Much of the reason for the assumption is that privately-owned public spaces in recent times are often dismal places.
As has been documented by William Whyte and others who have looked at the plazas of Manhattan, people rarely linger in most plazas owned by private corporations. The problem is that the corporations were induced to provide public spaces in exchange for additional building height. But having provided the spaces, they had no interest in maintaining a plaza which people actually used. So they sought design solutions that would make the plazas as dreary and unfriendly as possible. As a result, few folks find enough enjoyment to hang around.
Here in the Bay Area, the plaza in front of the Bank of America Building in San Francisco is an example of an unfriendly public space.
But there can be well-designed and well-used public places that are privately-owned. Corporations that followed the concepts put forth by Whyte have often energized their plazas. Examples in Manhattan include the CBS Building and Rockefeller Center.
Here in the North Bay, although not as fully energized as some may have hoped, Theatre Square Plaza is an example of a privately owned public plaza that offers some vitality.
Yet one more example, this one again in the state of New York, is Larkin Square in Buffalo.
The Project for Public Spaces, an organization that is well-aligned with the work of Whyte, interviewed the Zemsky family who own Larkin Square. Having revitalized their obsolete industrial buildings and finding that they didn’t need as much parking as they had anticipated, the family began looking for other uses for the land that remained.
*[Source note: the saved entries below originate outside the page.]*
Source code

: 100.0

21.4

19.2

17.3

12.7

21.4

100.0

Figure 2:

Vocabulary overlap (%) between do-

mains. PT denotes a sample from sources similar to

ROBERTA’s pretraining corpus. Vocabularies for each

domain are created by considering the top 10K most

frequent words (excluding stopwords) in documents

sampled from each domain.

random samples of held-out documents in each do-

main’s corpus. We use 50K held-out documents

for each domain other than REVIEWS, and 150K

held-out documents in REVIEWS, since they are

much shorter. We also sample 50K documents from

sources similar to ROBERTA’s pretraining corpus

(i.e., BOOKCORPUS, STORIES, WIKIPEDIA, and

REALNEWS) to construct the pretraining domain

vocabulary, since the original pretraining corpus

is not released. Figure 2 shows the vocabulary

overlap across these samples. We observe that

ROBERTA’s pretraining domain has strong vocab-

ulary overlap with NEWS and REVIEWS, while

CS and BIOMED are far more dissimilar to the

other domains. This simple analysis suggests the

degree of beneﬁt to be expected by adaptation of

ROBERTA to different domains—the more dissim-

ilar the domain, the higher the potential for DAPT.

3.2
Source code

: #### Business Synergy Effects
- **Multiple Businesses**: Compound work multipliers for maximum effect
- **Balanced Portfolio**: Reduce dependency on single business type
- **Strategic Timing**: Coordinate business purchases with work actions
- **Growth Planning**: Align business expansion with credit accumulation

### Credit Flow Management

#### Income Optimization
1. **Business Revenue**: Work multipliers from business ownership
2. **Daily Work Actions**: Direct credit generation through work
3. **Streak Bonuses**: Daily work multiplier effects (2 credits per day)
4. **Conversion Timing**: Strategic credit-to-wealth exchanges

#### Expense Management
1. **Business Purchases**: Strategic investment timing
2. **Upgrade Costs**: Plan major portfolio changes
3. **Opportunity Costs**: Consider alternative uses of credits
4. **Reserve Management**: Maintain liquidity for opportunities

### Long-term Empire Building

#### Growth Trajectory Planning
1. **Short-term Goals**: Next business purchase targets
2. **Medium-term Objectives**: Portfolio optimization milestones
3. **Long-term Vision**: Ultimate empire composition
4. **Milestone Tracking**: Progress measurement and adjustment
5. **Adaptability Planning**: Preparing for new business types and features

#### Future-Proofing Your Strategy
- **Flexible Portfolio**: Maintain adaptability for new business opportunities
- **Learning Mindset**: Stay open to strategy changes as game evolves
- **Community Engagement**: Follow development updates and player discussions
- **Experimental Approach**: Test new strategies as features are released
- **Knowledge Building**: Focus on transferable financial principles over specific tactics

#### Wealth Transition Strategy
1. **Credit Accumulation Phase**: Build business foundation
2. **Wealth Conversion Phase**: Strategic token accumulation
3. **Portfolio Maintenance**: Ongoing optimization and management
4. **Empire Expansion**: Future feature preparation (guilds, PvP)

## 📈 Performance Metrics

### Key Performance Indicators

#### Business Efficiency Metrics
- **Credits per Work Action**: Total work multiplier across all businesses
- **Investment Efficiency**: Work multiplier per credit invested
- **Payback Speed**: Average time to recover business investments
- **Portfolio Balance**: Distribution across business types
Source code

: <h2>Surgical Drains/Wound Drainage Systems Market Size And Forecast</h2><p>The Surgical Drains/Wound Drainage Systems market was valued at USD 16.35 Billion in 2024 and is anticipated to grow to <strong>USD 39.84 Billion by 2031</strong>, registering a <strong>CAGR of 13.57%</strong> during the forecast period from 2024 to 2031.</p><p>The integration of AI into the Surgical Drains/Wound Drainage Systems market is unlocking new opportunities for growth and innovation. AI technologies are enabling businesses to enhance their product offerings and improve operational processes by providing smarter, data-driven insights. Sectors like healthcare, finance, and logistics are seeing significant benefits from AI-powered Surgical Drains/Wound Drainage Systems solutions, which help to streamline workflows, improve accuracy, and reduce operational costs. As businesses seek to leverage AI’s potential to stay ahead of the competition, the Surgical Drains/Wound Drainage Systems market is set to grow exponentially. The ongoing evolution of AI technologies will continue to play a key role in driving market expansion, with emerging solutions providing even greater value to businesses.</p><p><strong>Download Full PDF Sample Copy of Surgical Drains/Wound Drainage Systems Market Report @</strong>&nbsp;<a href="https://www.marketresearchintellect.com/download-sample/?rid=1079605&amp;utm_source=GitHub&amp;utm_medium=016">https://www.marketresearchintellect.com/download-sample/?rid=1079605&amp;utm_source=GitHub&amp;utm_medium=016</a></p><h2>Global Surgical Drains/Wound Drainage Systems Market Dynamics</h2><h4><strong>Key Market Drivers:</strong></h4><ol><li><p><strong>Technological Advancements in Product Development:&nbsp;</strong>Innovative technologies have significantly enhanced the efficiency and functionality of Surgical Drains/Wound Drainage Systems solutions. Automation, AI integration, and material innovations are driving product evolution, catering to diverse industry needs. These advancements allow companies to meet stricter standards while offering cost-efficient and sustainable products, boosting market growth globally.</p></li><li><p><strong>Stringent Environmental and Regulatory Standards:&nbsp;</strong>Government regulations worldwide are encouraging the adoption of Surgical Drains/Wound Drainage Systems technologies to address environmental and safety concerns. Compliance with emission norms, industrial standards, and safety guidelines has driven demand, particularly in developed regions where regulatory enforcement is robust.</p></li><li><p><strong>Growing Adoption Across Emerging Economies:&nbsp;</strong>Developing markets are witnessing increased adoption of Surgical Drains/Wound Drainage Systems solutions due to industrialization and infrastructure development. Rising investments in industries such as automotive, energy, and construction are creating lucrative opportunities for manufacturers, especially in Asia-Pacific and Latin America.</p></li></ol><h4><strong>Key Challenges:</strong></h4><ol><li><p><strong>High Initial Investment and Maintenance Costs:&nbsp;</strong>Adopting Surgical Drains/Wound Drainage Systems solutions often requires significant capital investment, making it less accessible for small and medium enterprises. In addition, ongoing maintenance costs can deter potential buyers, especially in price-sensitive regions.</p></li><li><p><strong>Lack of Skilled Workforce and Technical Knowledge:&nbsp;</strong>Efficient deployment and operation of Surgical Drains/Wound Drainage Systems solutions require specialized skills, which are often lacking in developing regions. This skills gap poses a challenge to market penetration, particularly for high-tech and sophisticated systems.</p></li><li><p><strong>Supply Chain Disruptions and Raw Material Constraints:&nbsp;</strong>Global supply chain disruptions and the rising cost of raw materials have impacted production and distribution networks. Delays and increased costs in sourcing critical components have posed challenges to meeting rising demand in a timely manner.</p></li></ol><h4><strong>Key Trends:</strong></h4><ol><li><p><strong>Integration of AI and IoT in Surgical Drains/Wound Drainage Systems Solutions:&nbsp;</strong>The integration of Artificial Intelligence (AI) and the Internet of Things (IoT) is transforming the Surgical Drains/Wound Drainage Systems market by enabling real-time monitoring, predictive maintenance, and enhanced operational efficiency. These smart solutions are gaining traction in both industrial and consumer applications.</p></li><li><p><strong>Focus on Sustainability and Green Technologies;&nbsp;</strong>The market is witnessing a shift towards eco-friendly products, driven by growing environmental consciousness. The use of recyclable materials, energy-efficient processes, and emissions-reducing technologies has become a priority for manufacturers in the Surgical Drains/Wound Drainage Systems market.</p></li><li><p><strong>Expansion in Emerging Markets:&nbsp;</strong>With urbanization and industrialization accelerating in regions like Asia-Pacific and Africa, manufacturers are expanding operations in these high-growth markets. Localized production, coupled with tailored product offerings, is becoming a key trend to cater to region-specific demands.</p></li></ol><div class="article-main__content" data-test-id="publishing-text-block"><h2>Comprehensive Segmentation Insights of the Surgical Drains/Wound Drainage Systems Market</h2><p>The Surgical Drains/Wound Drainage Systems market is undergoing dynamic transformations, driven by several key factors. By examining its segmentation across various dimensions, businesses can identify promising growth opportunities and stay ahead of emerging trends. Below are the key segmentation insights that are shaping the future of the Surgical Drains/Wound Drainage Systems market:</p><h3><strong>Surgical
Trying to build a place that they would themselves enjoy and learning from the usage as the public space evolved, Larkin Square was the result.
The lunchtime office worker crowd, fed by a restaurant in the square, is typical of many better public spaces, but where Larkin Square excels is in the evening, when food trucks and free music can attract crowds of more than 1,000 people.
As Leslie Zemsky notes, the family couldn’t always justify the costs for Larkin Square based on the projected bottom line, but they were sure that building the square as an engaged public space would provide benefits to the family. And they were right.
In describing the success of Larkin Square, the Project for Public Spaces notes their eleven steps for building great public spaces. I’ve linked the eleven steps before, but they’re worth reviewing again relative to Larkin Square. The concept of triangulation, the idea that site features can be configured such that strangers are induced to begin conversations, is particularly intriguing.
I’m writing about Larkin Square because the Congress for the New Urbanism will meet in Buffalo this year. The 22nd annual conference, better known as CNU 22, will begin in Buffalo in a few days. Having enjoyed and learned much at CNU 21 in Salt Lake City last year, I’ll be in Buffalo this year. And with the conference closing party in Larkin Square, I’ll have a chance to look around the square myself.
Based on the CNU 21 experience, I expect to rub shoulders for five days with inspirational urbanists and to return with lots to share, much of which will quickly find its way into this space.